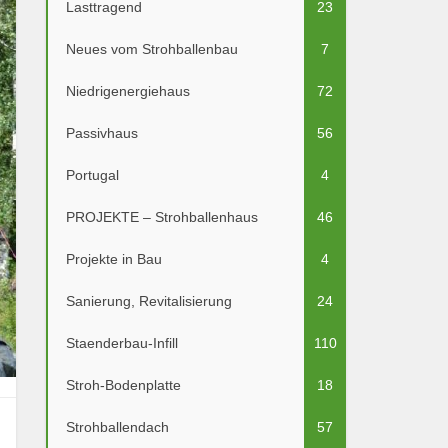
Lasttragend
23
Neues vom Strohballenbau
7
Niedrigenergiehaus
72
Passivhaus
56
Portugal
4
PROJEKTE – Strohballenhaus
46
Projekte in Bau
4
Sanierung, Revitalisierung
24
Staenderbau-Infill
110
Stroh-Bodenplatte
18
Strohballendach
57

__________________________________________________

◆ Directive ◆
Reproduce each line of the entries above from the one containing "PROJEKTE – Strohballenhaus" through the last, exactly, and no other line.

◆ Expected answer ◆
PROJEKTE – Strohballenhaus
46
Projekte in Bau
4
Sanierung, Revitalisierung
24
Staenderbau-Infill
110
Stroh-Bodenplatte
18
Strohballendach
57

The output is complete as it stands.